_PARTS OF THE EXERCISE_
1. In the "Rewind 11 Years" post, how old was the younger son in the fall of 2007?
2. For each statement, say whether it agrees with the "Rewind 11 Years" post, and quote the words from the post that decide it.
(a) The writer had always kept 5-year career plans.
(b) The workshop was meant to help participants create life maps.
(c) Watercolors remained undone from the 2007 creativity goals.

_PAGE EXCERPT_
____

Rewind 11 Years

In the fall of 2007, our oldest son left for college. At 16, our younger son was still at home and a little dismayed about having our undivided attention. I had my marketing communications business (the Great Recession of 2008-2009 hadn’t dried up freelance work yet), but I was contemplating what the next stage might offer. Recently, while tossing old paper files, I found notes from 2007 about what I hoped my life would be like—a snapshot that surprised me.

Photo of Ireland I added to my life map — Rock of Cashel near Tipperary

 

 

 

 

 

Photo I took from the inside of the Rock of Cashel ruins

 

 

At 53, I figured I had 30 years of good health and maybe another 10 years of iffy health. It’s a little odd that I had signed up for a workshop centered around “What To Do with the Rest of Your Life” or some other dippy name. I’ve always made a lot of lists and had short-term goals like lose 5 pounds, exercise more, and write more, but my long-range goals have remained hazy. OK, the truth is that I’ve never had 5-year career plans or 5-year life plans. Mostly I’ve had vague directions and made up my life as I went along. However, with so many articles and books about the challenges of mid-life, empty nests, and retirement, I felt a pang of responsibility (like maybe I needed to act like a grownup and prepare a little), so I signed up.

The workshop focused on helping us identify our values, gifts, passions, and purpose so we could create “life maps.” The language of self-help tends to give me the vapors, but once I set aside my bad attitude, I saw that they were worthy questions, so I did my homework. Then I promptly forgot all about my life map until I recently rediscovered it.

In 2007, here’s what I envisioned—

  • Creativity – Keep writing, return to pottery and quilting, explore watercolors and stained glass. Writing, pottery, quilting—check. Watercolors and stained glass— still to come.

____

_GIVEN ENTRIES_
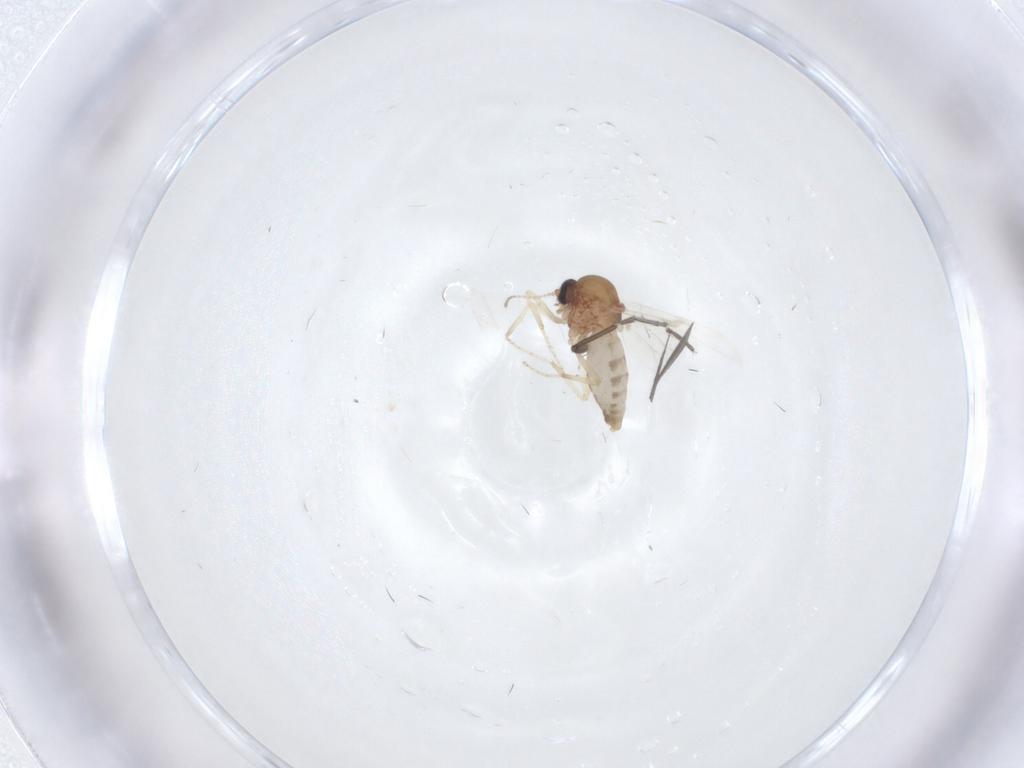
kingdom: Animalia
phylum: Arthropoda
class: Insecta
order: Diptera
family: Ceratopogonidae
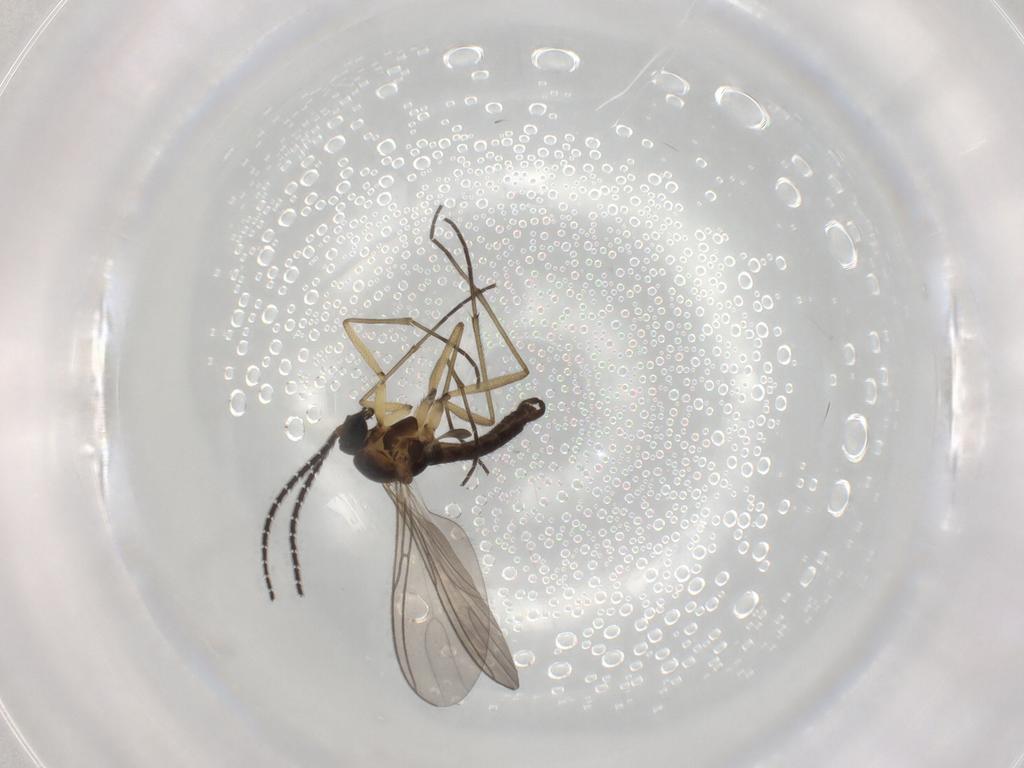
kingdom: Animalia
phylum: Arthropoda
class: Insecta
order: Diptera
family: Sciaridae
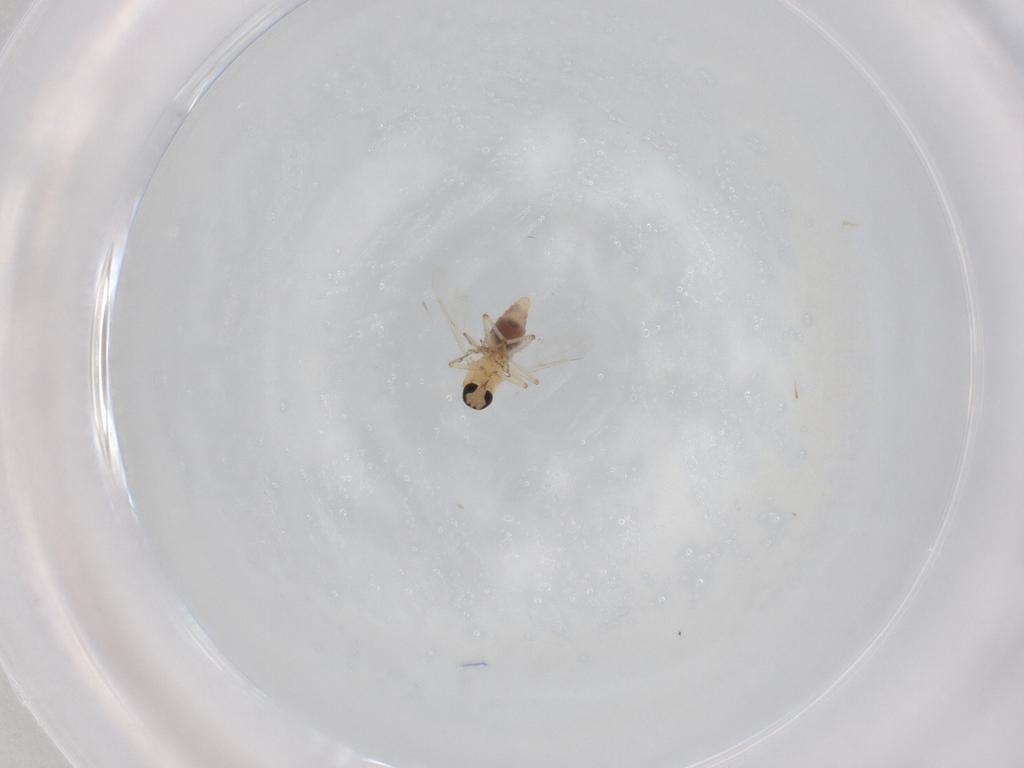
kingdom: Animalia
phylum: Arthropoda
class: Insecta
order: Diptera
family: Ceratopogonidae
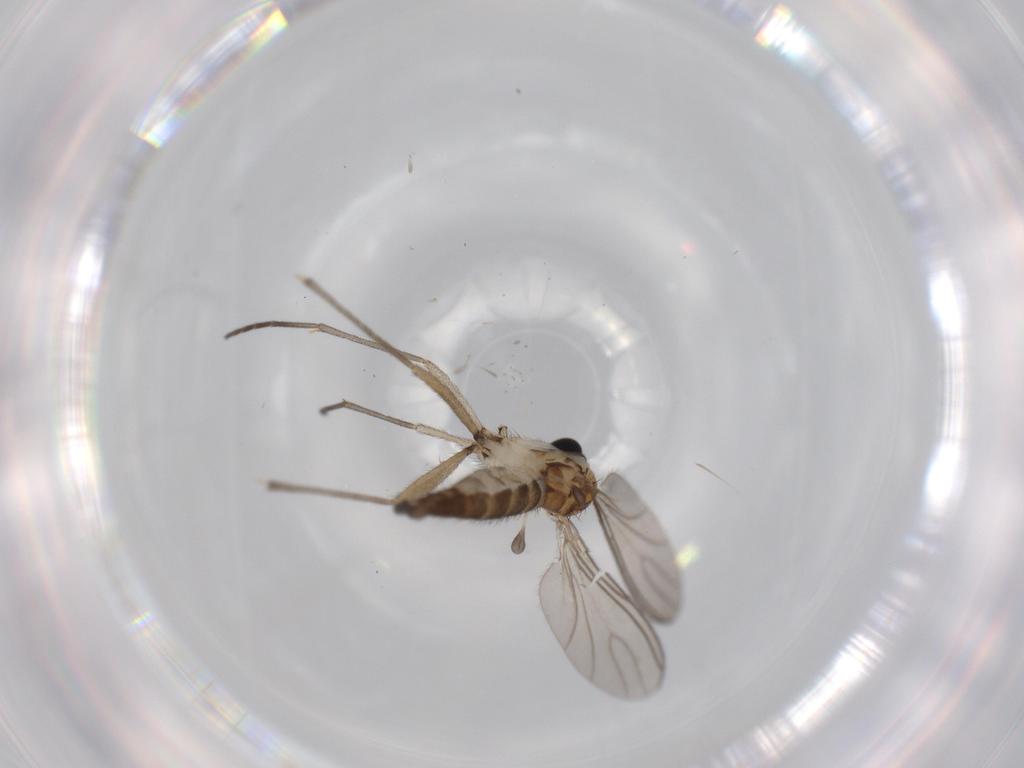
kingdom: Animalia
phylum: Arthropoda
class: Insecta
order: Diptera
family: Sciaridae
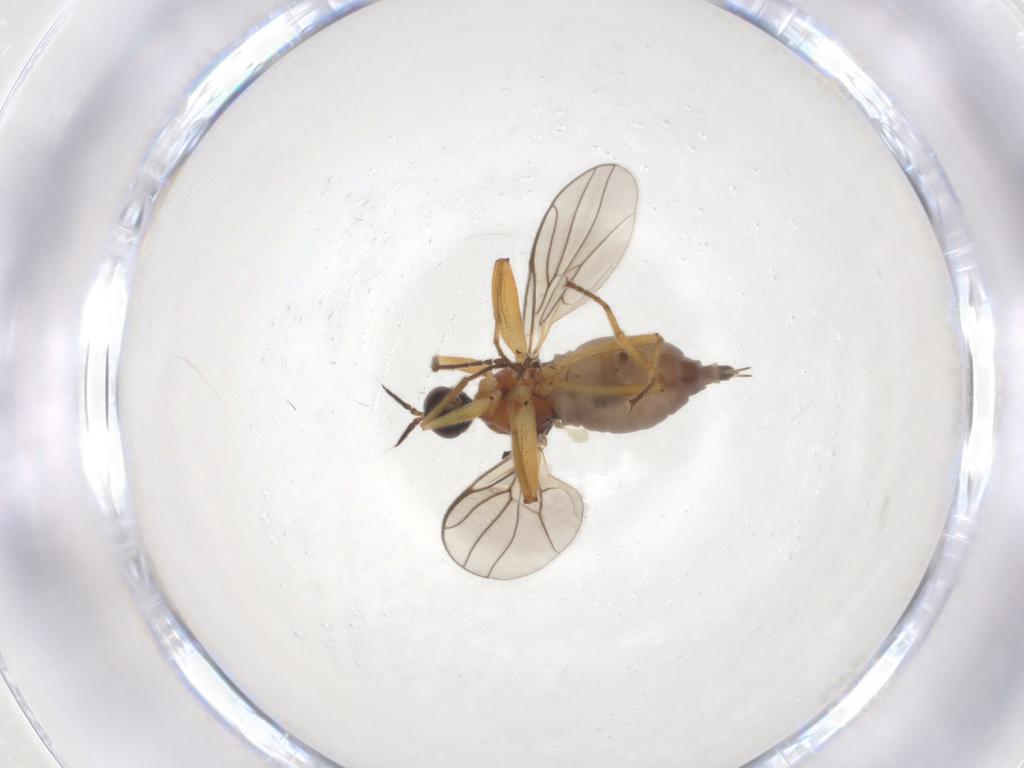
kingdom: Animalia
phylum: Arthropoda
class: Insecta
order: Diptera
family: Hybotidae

____

_RESPONSES FOR EACH TASK_
1. He was 16.

2.
(a) No: "I’ve never had 5-year career plans or 5-year life plans."
(b) Yes: "so we could create “life maps.”"
(c) Yes: "Watercolors and stained glass— still to come."